I'm basically looking for definitive references of answers to the following:
¹) I updated the question as with passing time, it seems more appropriate with respect to the answers and to the larger community. I left the original question in place of which parts have been answered in the comments. Also the old UCS-2 (no surrogates) was used in now-ancient 32 bit Windows versions, .NET has always used UTF-16 (with surrogates) internally.
Internally, .NET is UTF-16. In some cases, e.g. when ASP.NET writes to a response, by default it uses UTF-8. Both of them can handle higher planes.
The reason people sometimes refer to .NET as UCS2 is (I think, because I see few other reasons) that Char is strictly 16 bit and a single Char can't be used to represent the upper planes. Char does, however, have static method overloads (e.g. Char.IsLetter
) that can operate on high plane UTF-16 characters inside a string. Strings are stored as true UTF-16.
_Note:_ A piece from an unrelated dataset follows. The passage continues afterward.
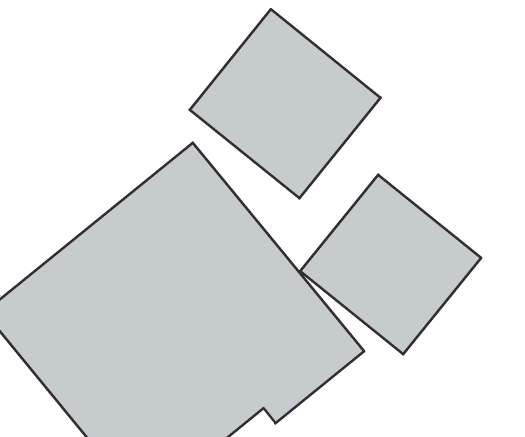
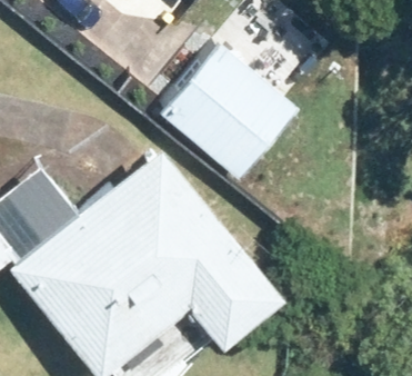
building: [300,175,481,354] -> none

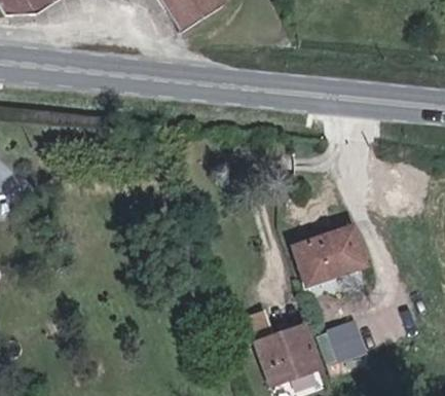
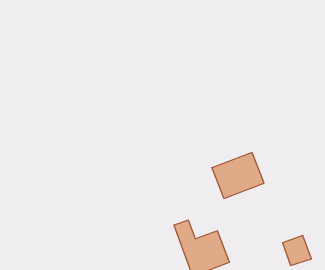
building: [325,318,362,356] -> [283,235,312,265]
You can address high Unicode codepoints directly using uppercase \U
- e.g. "\U0001D7D9"
- but again, only inside strings, not chars.
As for Unicode version, from the MSDN documentation:
"In the .NET Framework 4, sorting, casing, normalization, and Unicode character information is synchronized with Windows 7 and conforms to the Unicode 5.1 standard."
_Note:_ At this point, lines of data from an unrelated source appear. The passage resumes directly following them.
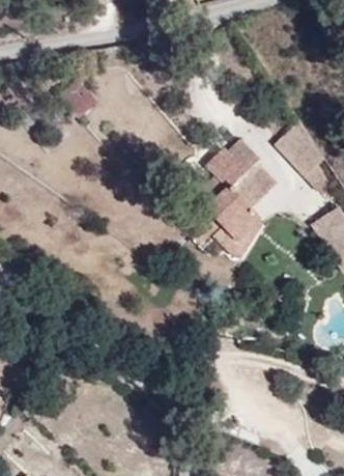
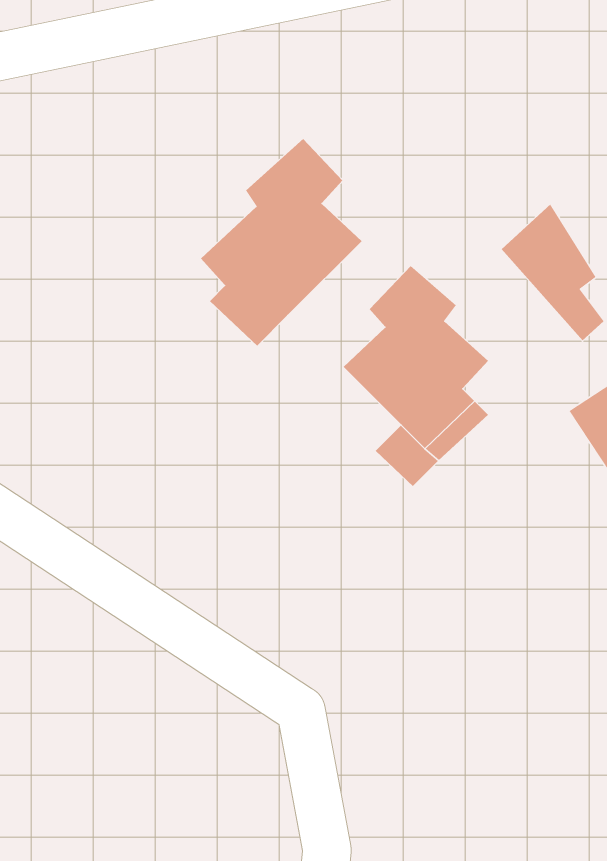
building: none -> [200,138,363,346]

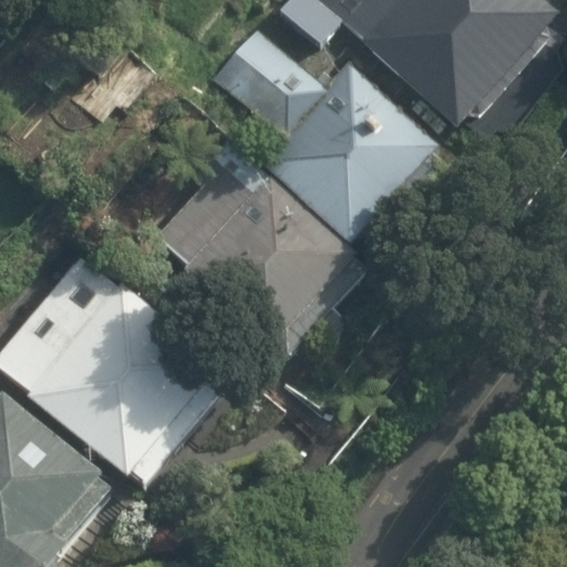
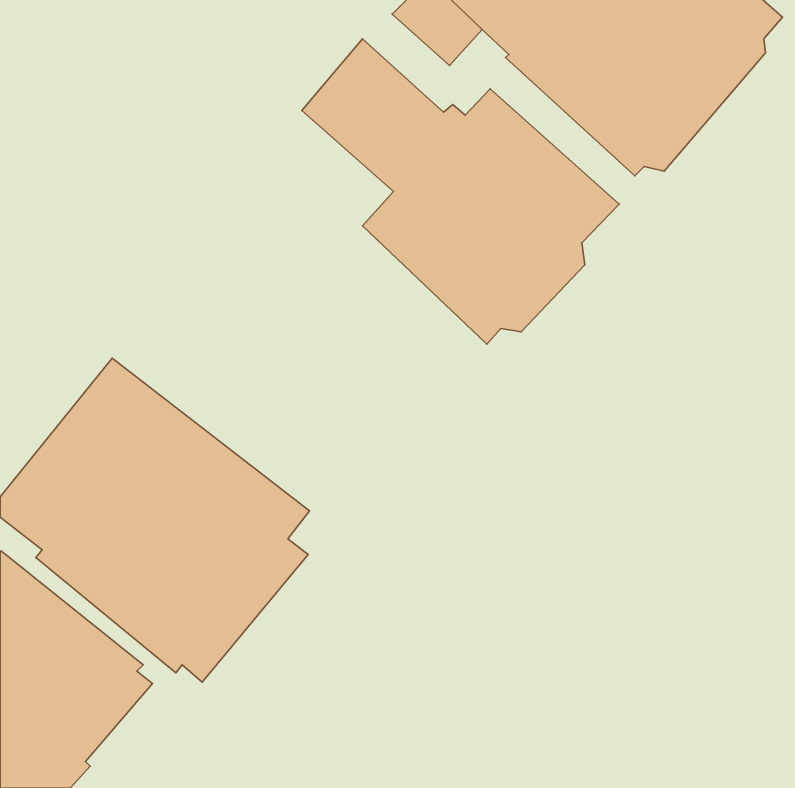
building: [154,164,367,357] -> none

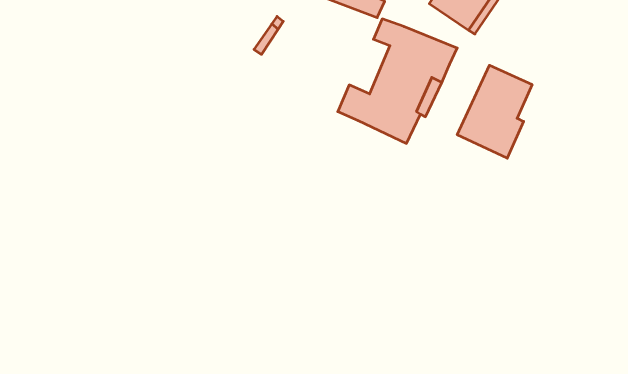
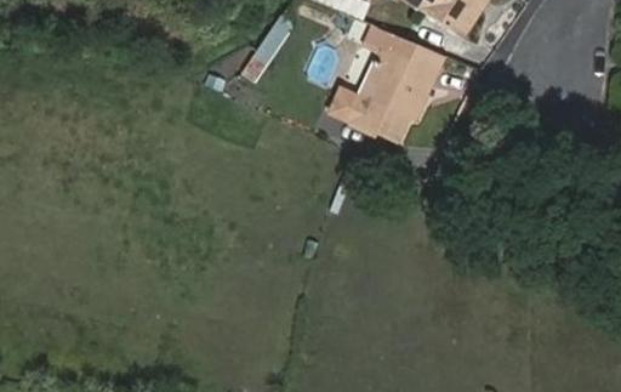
building: [457,65,532,158] -> none

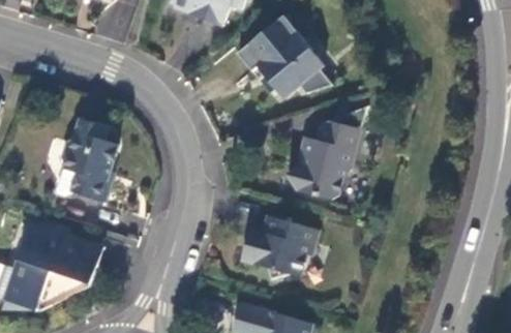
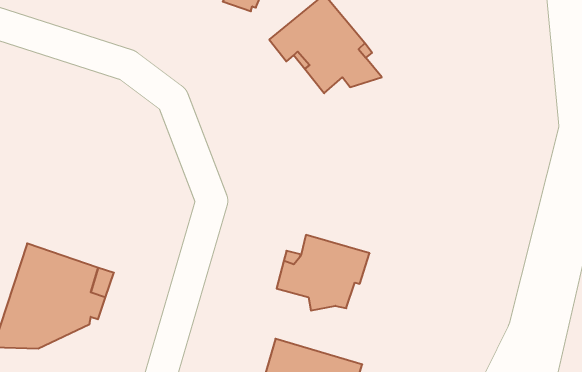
building: [62,119,118,203] -> none
building: [287,121,361,200] -> none

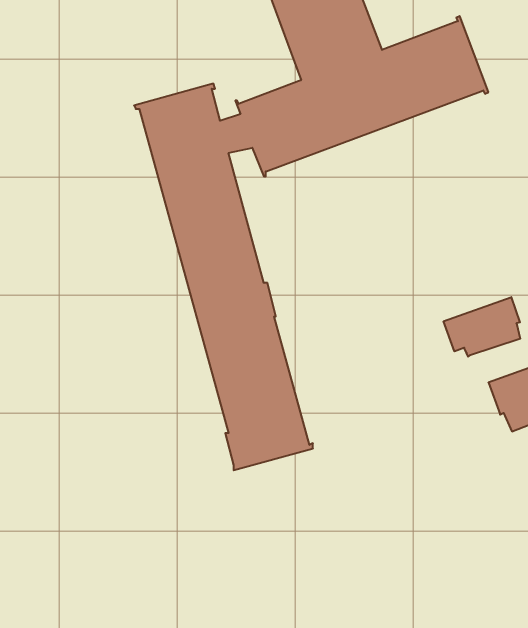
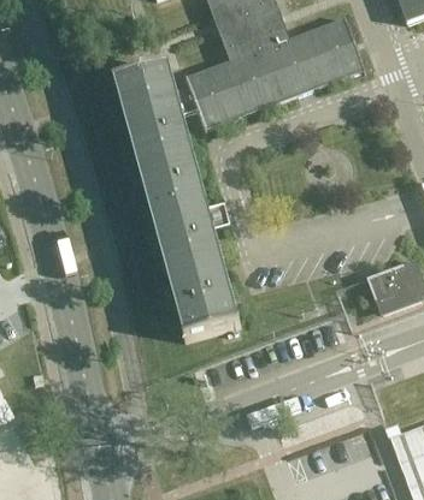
building: [444,297,520,357] -> none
Update 1: It's worth noting, however, that this does not imply that the entirety of Unicode 5.1 is supported - neither in Windows 7 nor in .NET 4.0
Windows 8 targets Unicode 6.0 - I'm guessing that .NET Framework 4.5 might synchronize with that, but have found no sources confirming it. And once again, that doesn't mean the entire standard is implemented.
Update 2: This note on Roslyn confirms that the underlying platform defines the Unicode support for the compiler, and in the link to the code it explains that C# 6.0 supports Unicode 6.0 and up (with a breaking change for C# identifiers as a result).
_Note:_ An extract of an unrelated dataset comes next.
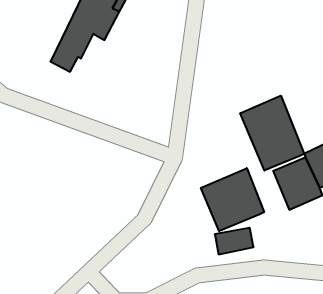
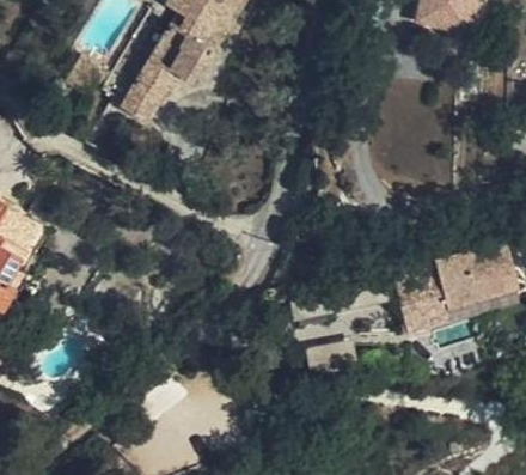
building: [240,96,304,171] -> none
building: [201,168,264,231] -> none

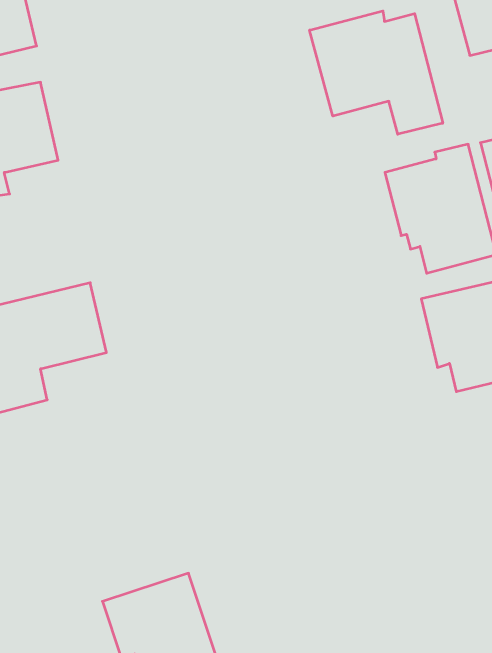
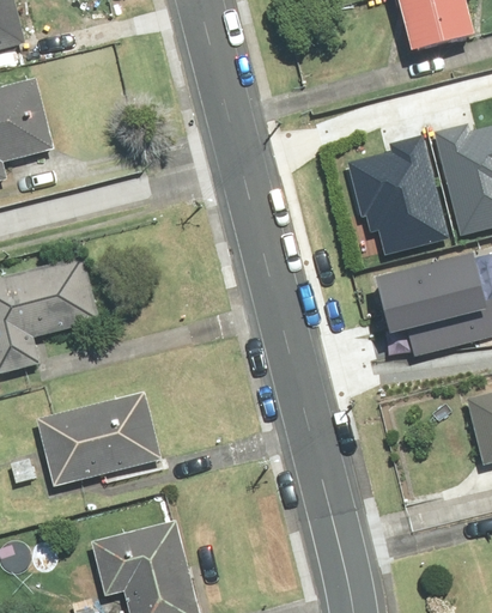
building: [310,11,443,134] -> none
building: none -> [37,397,163,485]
Update 3: Since .NET version 4.5 a new class SortVersion
is introduced to get the supported Unicode version by calling the static property SortVersion.FullVersion
. On the same page, Microsoft explains that .NET 4.0 supports Unicode 5.0 on all platforms and .NET 4.5 supports Unicode 5.0 on Windows 7 and Unicode 6.0 on Windows 8. This slightly contrasts the official "what is new" statement here, which talks of version 5.x and 6.0 respectively. From my own (editor: Abel) experience, in most cases it seems that in .NET 4.0, Unicode 5.1 is supported at least for character classes, but I didn't test sorting, normalization and collations. This seems in line with what is said in MSDN as quoted above.